# cutting a 3'0" x 6'0" door into CMU wall



## CINEMASUPER (Aug 23, 2009)

I have a couple of doors to cut into an existing CMU
wall filled with concrete and rebar. I have a concrete cutting
company giving me a bid to do the demo. My question
is how hard is it to install a welded frame into a cut
opening of an existing CMU wall? :blink:
Steve


----------



## Tscarborough (Feb 25, 2006)

You need to get unassembled frames, then it is no problem at all.


----------



## griz (Nov 26, 2009)

Double check the cut out dimensions.:thumbsup:


----------



## Snobnd (Jul 1, 2008)

Not hard IF you have the Skill set.

I Have a few questions

What does the Contract State?
Steel Lentil?
Slush (concrete) Frame?
Threshold Prep?
6 Dimpled Welded Frame?


----------



## cbreeze (May 2, 2007)

Its actually pretty easy.
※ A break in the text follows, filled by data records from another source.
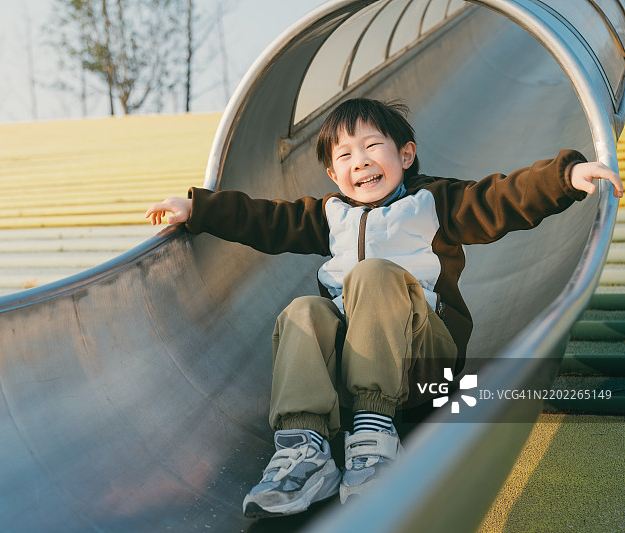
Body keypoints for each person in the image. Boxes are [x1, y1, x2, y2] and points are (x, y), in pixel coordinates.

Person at [144, 98, 623, 518]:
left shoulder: (434, 202)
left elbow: (498, 197)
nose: (361, 162)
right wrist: (199, 209)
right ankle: (304, 449)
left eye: (373, 146)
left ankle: (375, 437)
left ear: (405, 155)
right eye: (345, 155)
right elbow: (266, 219)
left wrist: (565, 177)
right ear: (334, 175)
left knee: (373, 274)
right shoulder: (330, 214)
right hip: (350, 375)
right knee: (304, 311)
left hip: (423, 364)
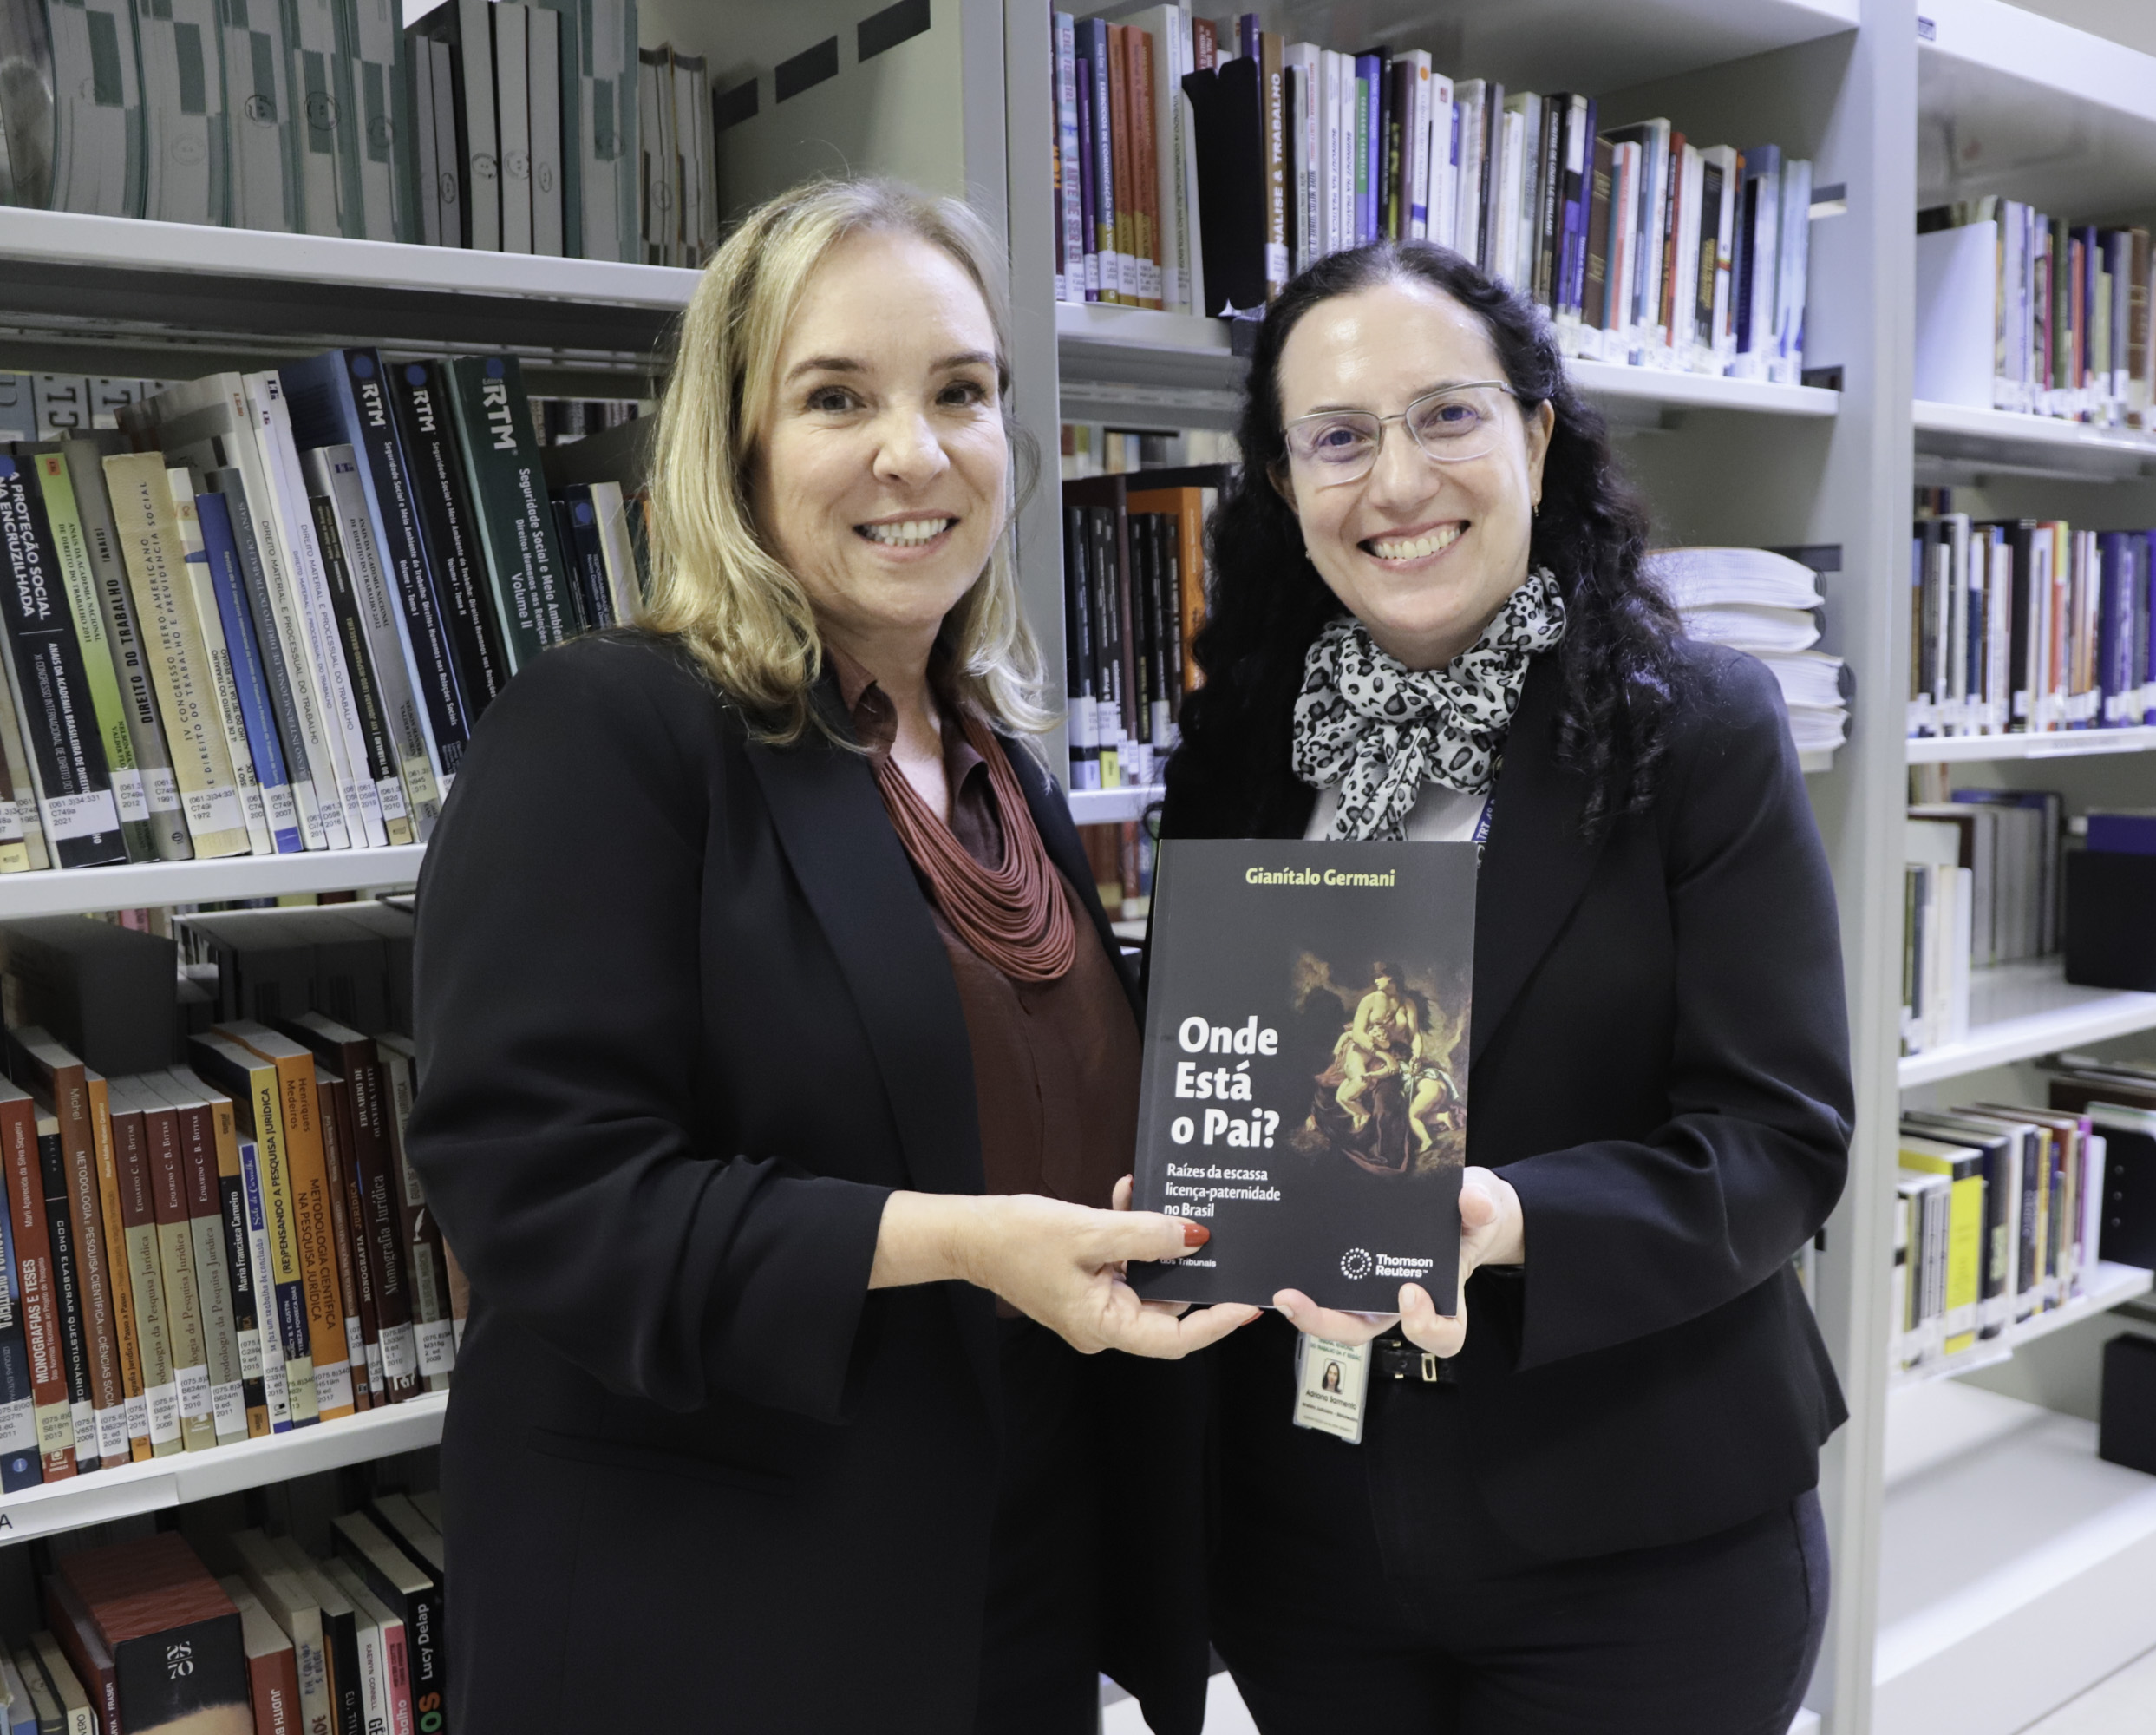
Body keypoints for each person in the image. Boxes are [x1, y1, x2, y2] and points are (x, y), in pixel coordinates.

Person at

Just make sure you order the frame punched and dimpled. Plumb everything up , drill holes and anchor. We use a 3/8" wedge anchor with a flat head. Is there a bond beam across the top or will you be installing Lentils


----------



## CJKarl (Nov 21, 2006)

Don't forget the grout pump.


----------



## CINEMASUPER (Aug 23, 2009)

Thanks guys for all the help. The reason I am
asking is that this job was bid in the spring
and did not start until October. I called the mason
about starting next week on the doors and infilling
a door etc. He informed me he was closing his doors
and would not be able to fulfil his contract.
Of course I am looking for another mason but have
a very tight schedule, so I am preparing for the worst
case scenario, self performing it myself.


----------



## ScipioAfricanus (Sep 13, 2008)

The door is only 72" high?

Andy.


----------



## 4th generation (Mar 28, 2008)

Are they hollow metal frames?


----------



## CINEMASUPER (Aug 23, 2009)

4th generation said:


> Are they hollow metal frames?


Yes


----------



## skyhook (Mar 17, 2007)

ScipioAfricanus said:


> The door is only 72" high?
> 
> Andy.


that's a headache waiting to happen. :sad:


----------



## 4th generation (Mar 28, 2008)

The steps I take for a single door opening in a standard hollow core block wall are 
- cut door opening slightly larger than frame
- take out one course (or 2 if needed) over the height of the frame and 8" wider on both sides so opening looks like a "T"
- take 2 - 12 or 16 ft planks, at one end of each install nails with heads sticking down about 1" proud and about 2" in from the end 
-tape up the hinge and striker pockets on the inside so as not to let them fill up with grout
- place frame in opening , centre it and place at established floor height 
-put the planks with the nails hooking the top of the door frame one on each end, on the same side, with the bottom of the planks resting on the floor 
- level the door head and plumb the jambs 
-weigh down the planks at the bottom end with 2 blocks running up the planks and put one block underneath (optional)
- make a door spreader slightly larger than the doorframe and the same profile as the jamb out of plywood or some other & lightly wedge it in place, its ok if its on a slight angle 
- start filling the sides from the top down being careful to balance the fill on each side as you fill it up, lightly tapping the frame as you go, also fill the block cores on each side 
- once filled remove planks and fill the head, if door opener is required I will find a small piece of styrofoam and tape into place where the screws will go
-install 2 (or more depending on wall width) lintels back to back ( sometimes bearing plates are required)
- fill in lintels with 4" solid block making sure to solidly grout all around and in behind
-check plumb and level and re-measure frame to make sure it isn't bowing in or out & adjust if needed (no heavy banging)
-fill any holes, do the joints clean up and instal hoarding.
when all is set then you can come back and drill out the dimples and install tapcons (or other) deep enough to catch the blocks on the sides
Yours may be different seeing as it is core filled and re-inforced. If the door comes with sheilds where the dimples are I usually remove them I will also pour some water down the cavity to help flow and minimize flash set. If the the door is going to see very heavy usage then I will fill the sides with concrete mix instead of mortar. Hope this helps


----------